It was always the two of us. From the first day you came to see me at the school gates, and up until now. We were always together, and never apart. In the beginning, I hated this. I screamed for you to get out, to leave me alone. But somewhere along the way, I stopped pushing you away. Somewhere along the way I accepted you, and I started to miss you when you were not by my side.
I came to understand the true meaning of love, but you still could not love me. Not the way I love you. Your love means nothing more than the order that was given. An order given by my brother. He told you to love me, and you did. You really thought you did. But you can't love with only your mind and not your heart. It doesn't mather how much you want to love me, when your heart doesn't care.
Your heart is not open so I must go
The spell has been broken, I loved you so
Freedom comes when you learn to let go
Creation comes when you learn to say no
We can't go on like this. It has been five years since we met, and nothing has changed. You still see me as a child, and you still don`t love me. Even though we now live together, we don`t talk. Not like we used to, about the important things in life. We only talk about boring things like school or your job.
There is only two things holding us together at this point: Strength and habit. As a Fighter and Sacrifice we are strong together. When we fight together, we never loose. We are stronger than anyone else, when together. And after all those years together we became so used to having each other around. This has been our life for so long, we forgot how to live alone. We forgot how love is supposed to be. Year after year with this strange and twisted relationship it went so far, we stopped seeing us, and how wrong this have gotten.

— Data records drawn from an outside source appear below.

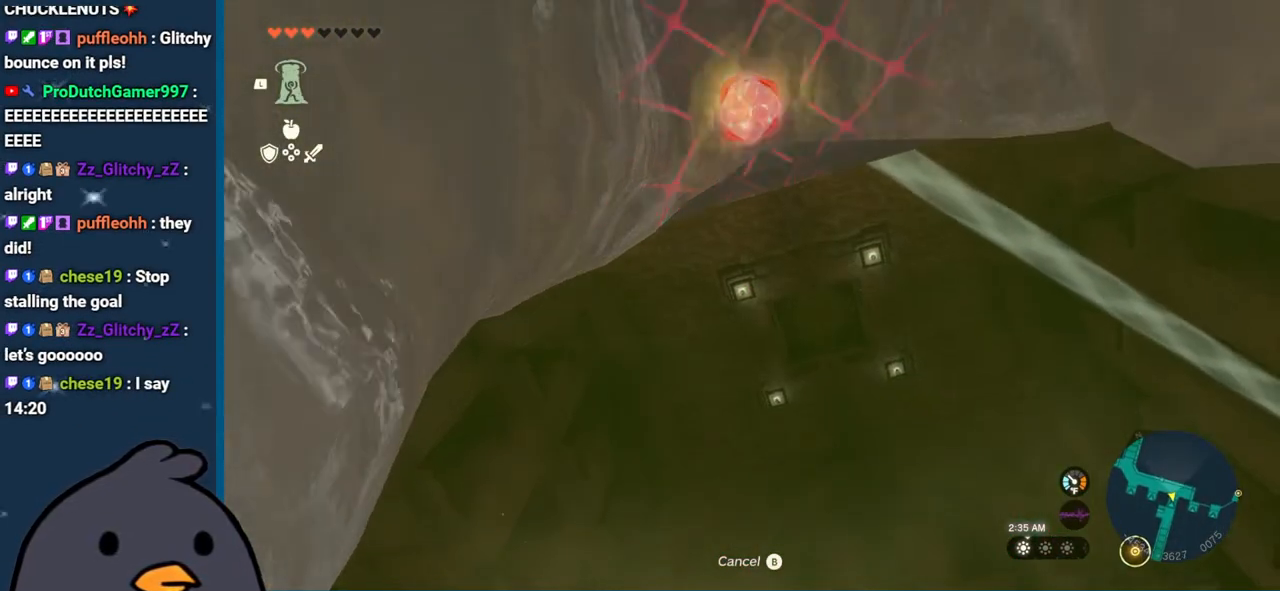
{"buttons": [], "left_stick": "center", "right_stick": "center", "events": [[317, "A", "down"], [450, "A", "up"]]}
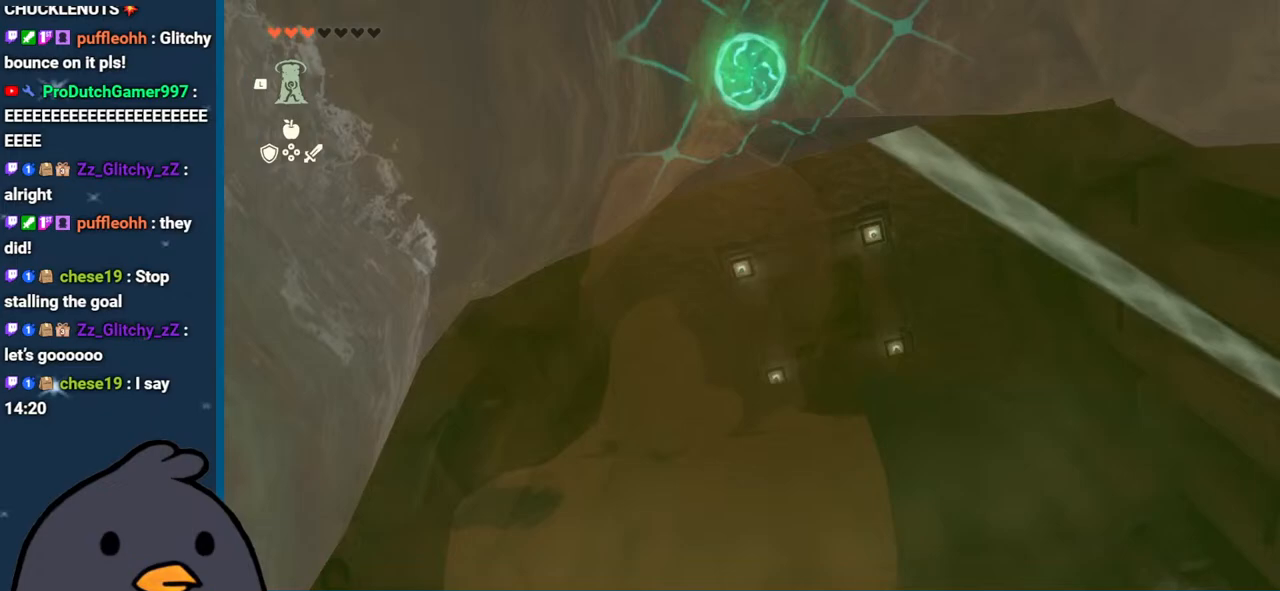
{"buttons": [], "left_stick": "center", "right_stick": "center", "events": []}
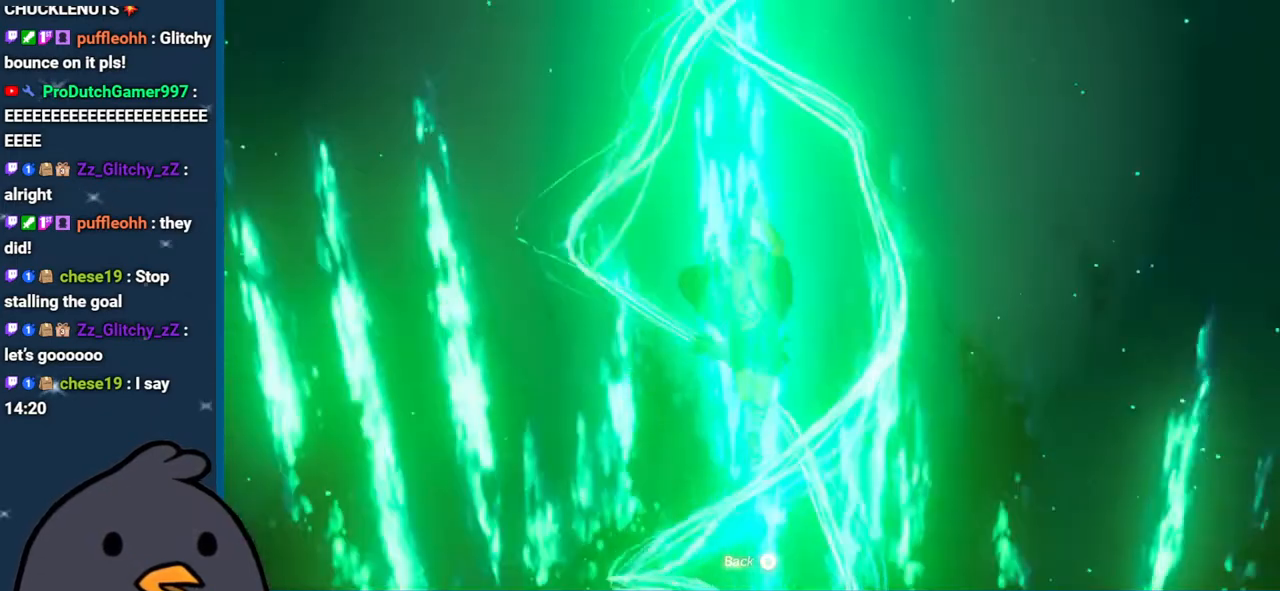
{"buttons": [], "left_stick": "center", "right_stick": "center", "events": []}
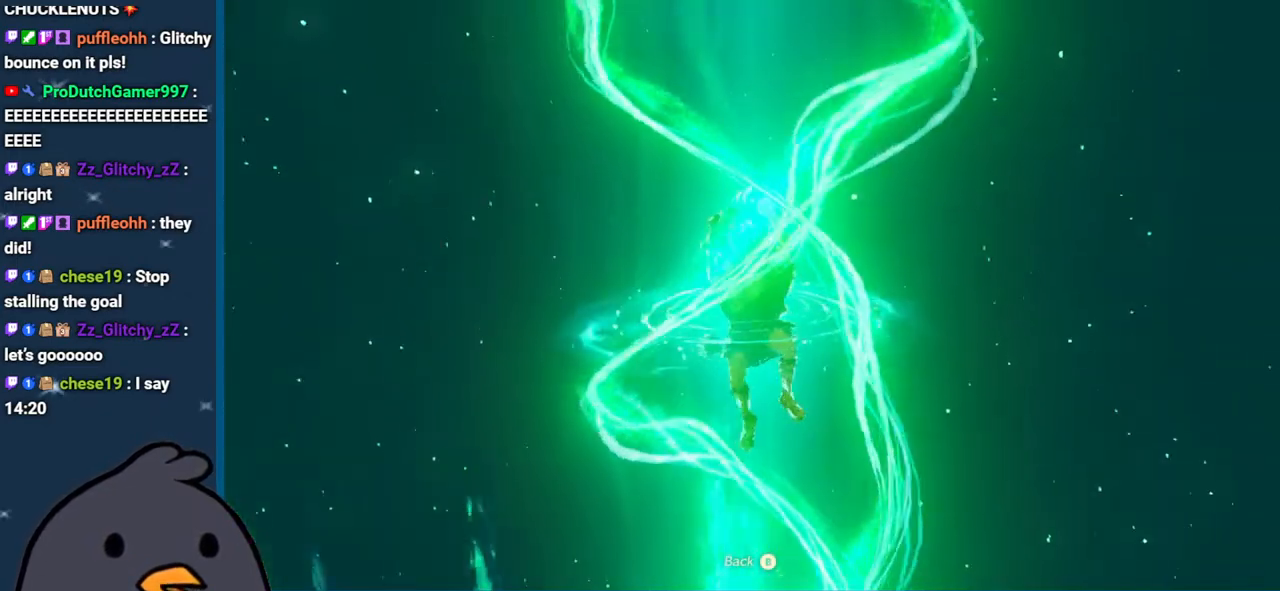
{"buttons": [], "left_stick": "center", "right_stick": "center", "events": []}
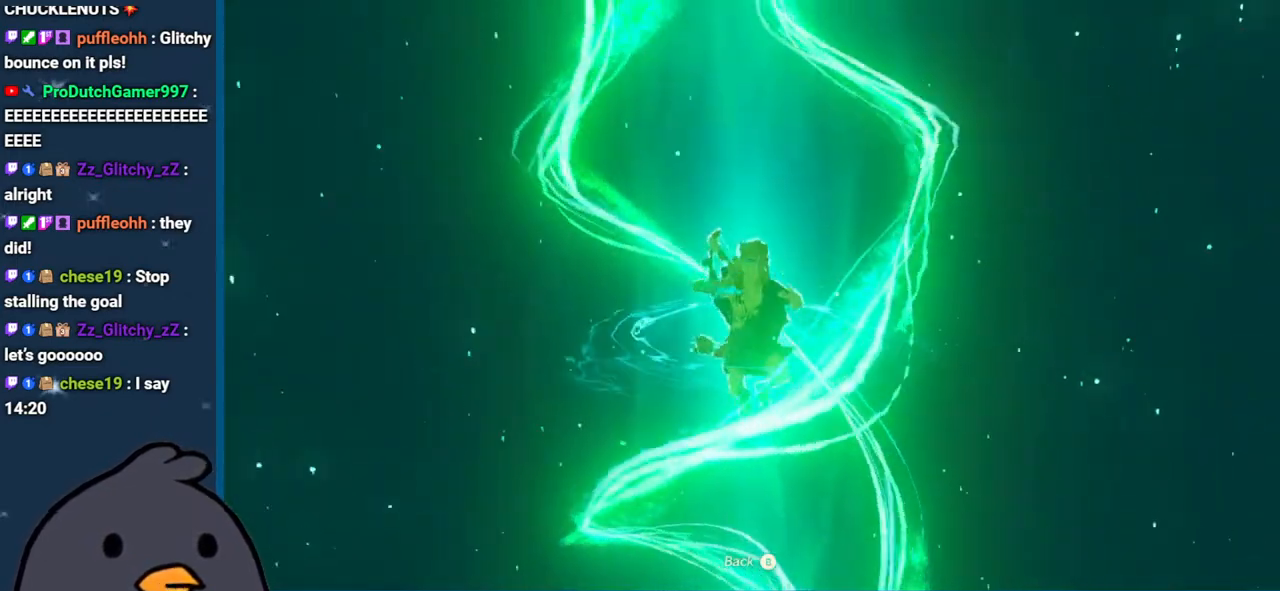
{"buttons": [], "left_stick": "center", "right_stick": "center", "events": []}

You were my lesson I had to learn
I was your fortress you had to burn
Pain is a warning that something's wrong
I pray to God that it won't be long
Do ya wanna go higher?
I still can't find that moment in time when I realized that this has got to end. I need to end this, I need to find someone who can love me as I am. Really love me. This relationship has become too painful to me. And I know you can see my pain, I see it in your eyes. And deep inside you know that I'll be leaving you soon. Is that why you never ask why I'm upset anymore? Why you try to ignore the pain you see in me? Because you can't stand the thought of me leaving. So you pretend everything is fine, even if it is just for a little while.
You never used to be like this. You always used to be so worried every time I was depressed. You used to ask so many questions, and I used to ignore them all. And when life was at it`s hardest, you used to hold me. And I was safe in your arms. It was like nothing could touch me in this sanctuary of long arms and soft hair, and the smell of tobacco and you would always calm me. But your embrace is no longer a place for me to be. It doesn't have the same effect anymore. Now it just hurts, because every time it feels like it will be the last time feel your arms around me. I just hope that God will give me the strength to leave you, and save us both.
There's nothing left to try
There's no place left to hide
There's no greater power
Than the power of good-bye
Your hart is not open so I must go
The spell has been broken, I loved you so
You were my lesson I had to learn
I was your fortress
There's nothing left to lose
There's no more heart to bruise
There's no greater power
Than the power of good-bye
Learn to say good-bye
I yearn to say good-bye
I've tried everything, thought threw every option. There are no excuses left, nothing left to do. No reasons to stay. My love for you is fading, there can't be any place left for you in my heart. I must go. I hope that someday you will understand, and forgive me for this. And I know that deep down inside, you know that this is the right thing to do.